Health and physical well-being: After you have your external appearance under control, consider your internal being. Get a physical to check on your general health. Find out if there is a physical cause for your general malaise or lack of energy. Check on your nutritional status-when you are "down," it's too easy to skimp on your meals and fail to get adequate amounts of vitamins, minerals and other nutrients. It's one of those vicious-cycle things-you don't feel well, so you don't eat well. You don't eat well, so you don't feel well. And, of course, check on the condition of your heart and vascular system.
If you have been troubled by impotence or a total lack of interest in sex, don't accept for one minute that this is entirely due to your age, or is completely tied in to your unemployed state (although that can definitely bear on the problem). Bring up the topic and discuss it fully and frankly with your doctor.
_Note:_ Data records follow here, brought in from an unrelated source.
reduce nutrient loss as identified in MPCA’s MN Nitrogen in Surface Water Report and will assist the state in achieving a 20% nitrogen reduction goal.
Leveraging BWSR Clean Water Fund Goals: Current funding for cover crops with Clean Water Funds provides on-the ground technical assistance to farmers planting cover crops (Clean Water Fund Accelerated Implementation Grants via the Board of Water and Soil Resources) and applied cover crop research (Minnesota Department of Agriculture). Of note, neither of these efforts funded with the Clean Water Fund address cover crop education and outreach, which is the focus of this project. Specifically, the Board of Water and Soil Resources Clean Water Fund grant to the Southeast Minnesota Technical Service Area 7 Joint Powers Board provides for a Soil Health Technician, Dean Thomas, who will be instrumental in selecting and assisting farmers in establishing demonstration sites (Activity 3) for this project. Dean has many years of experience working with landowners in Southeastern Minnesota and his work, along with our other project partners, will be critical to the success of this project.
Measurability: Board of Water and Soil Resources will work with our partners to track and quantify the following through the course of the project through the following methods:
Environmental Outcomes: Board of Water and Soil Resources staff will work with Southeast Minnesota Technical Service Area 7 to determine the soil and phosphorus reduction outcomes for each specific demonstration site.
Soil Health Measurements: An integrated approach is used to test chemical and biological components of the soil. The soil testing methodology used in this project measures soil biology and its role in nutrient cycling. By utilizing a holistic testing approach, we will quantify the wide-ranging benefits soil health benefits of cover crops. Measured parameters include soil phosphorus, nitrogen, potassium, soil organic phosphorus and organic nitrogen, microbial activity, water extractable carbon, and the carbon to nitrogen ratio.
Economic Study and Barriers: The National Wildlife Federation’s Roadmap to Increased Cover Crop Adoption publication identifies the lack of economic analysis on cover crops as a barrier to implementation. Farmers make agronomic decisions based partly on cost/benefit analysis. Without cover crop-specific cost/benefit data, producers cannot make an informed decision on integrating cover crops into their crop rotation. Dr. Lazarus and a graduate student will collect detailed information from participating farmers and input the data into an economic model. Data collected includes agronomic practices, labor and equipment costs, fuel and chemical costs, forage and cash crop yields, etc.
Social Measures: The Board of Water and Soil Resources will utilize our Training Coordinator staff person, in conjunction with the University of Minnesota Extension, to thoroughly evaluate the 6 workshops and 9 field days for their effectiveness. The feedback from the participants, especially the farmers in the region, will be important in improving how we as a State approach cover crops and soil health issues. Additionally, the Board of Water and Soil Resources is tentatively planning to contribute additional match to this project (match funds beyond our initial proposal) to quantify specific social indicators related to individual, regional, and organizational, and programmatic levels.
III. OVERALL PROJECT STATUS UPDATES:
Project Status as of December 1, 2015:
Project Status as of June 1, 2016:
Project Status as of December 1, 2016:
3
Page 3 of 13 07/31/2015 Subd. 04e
If you are not having any physical problems, you should still get a physical exam. Just knowing that your general health is all right or that you are doing something about it, will be of value and will help increase your self-esteem.
Voice: Record your voice and listen to it. Your voice must be pleasant and full of energy, not loud, but dynamic. Articulate more carefully so that you'll be easy to understand. (Mumbling unfortunately goes along with the general blahs that afflict the unemployed.) And take the extra effort to organize your thoughts carefully.
Put Your Finances in Order
Your income for the immediately foreseeable future has been drastically reduced. Even if your last employer gave you a healthy severance package, you're not prescient. You don't know how long you will be unemployed. The length of unemployment for managers now averages somewhere between eight months and one year. In some industries (the financial industry, for instance) the length of unemployment has been much longer than that. Of course, some executives and professionals find immediate reemployment. But for each person in that happy circumstance, someone else has already been searching one year to eighteen months, depending to some extent upon the health of the business or industry in which he or she is searching for work.
So taking prudent financial steps immediately is essential, even if you'd rather just continue the way you are. Don't be an ostrich-instead, be realistic, as you review your situation.
1. Far too Many older professionals fail to apply soon enough for this income source out of a misplaced sense of pride. They feel degraded by the process. This is especially true when they've heard horror stories of applicants being treated as nonpersons, beneath the notice of the personnel in the state unemployment office. Worse yet, they resent the time that is wasted on routine processes not applicable to managerial-level people. When these people finally do apply, they discover they cannot recover the funds that would have been available to them between the end of their employment and the time they did apply. If you didn't go because you had accrued vacation time, the unemployment divisions of the various states automatically take this into account in calculating when they will begin paying benefits. There is always a period of delay between filing and the first check. So run, not walk, to file your application. You shouldn't lose any of the funds to which you are legally entitled. These funds were paid by law by your employer and, in some cases, by you. Also, some states do have effective and beneficial programs for executive-level personnel.
2. Go over your current budget. If you don't have one, check your actual expenditures for the last six months to determine your current spending levels.
List essential expenditures-food, utilities, mortgage, health insurance, tuition payments. (If any of your children are still in school, you will want to avoid taking them out of college if you can, since this will probably be upsetting to you and them. However, you might insist they get a job to help with expenses.)
List other expenditures for which you are obligated -car payments, loans, etc.
List expenditures you think you'll have to make during your job campaign. Don't cheat yourself and the success of your campaign by trying to cut corners on these. You must have resumes prepared; you should have personalized stationery and you'll need routine operating expenses-car, bus or train fare, lunch money. Also include personal-care items such as needed new apparel and more frequent haircuts and/or beauty shop appointments.
List items which are discretionary and can be cut. Cable TV, liquor, entertainment and country-club dues fall into this category.
3. Identify and list available income and other funds you will have for at least the next six months. Include unemployment compensation and your spouse's income.
4. Reinvest your pension funds.Take whatever action is necessary to reinvest your pension funds if you aren't vested in your former employer's pension system. You have only 60 days to rollover these funds into an IRA account. Don't miss the deadline. If you do, you won't be able to shelter the funds and you'll have to handle the money as regular income on your tax return. One other point: They're always there as a backup if your financial situation becomes desperate. Cashing in IRAs should be your absolutely last resort, however, since there are sizable penalties for early withdrawal of funds from these accounts.
5. List other possible sources of funding. Include the borrowing value of your life insurance, what you might get from refinancing your home or taking out a home equity loan, your stocks and bonds, IRAs, etc. You hope you won't have to tap these sources, but be realistic. What liquid resources do you have? (A house or other property is really not a liquid asset!)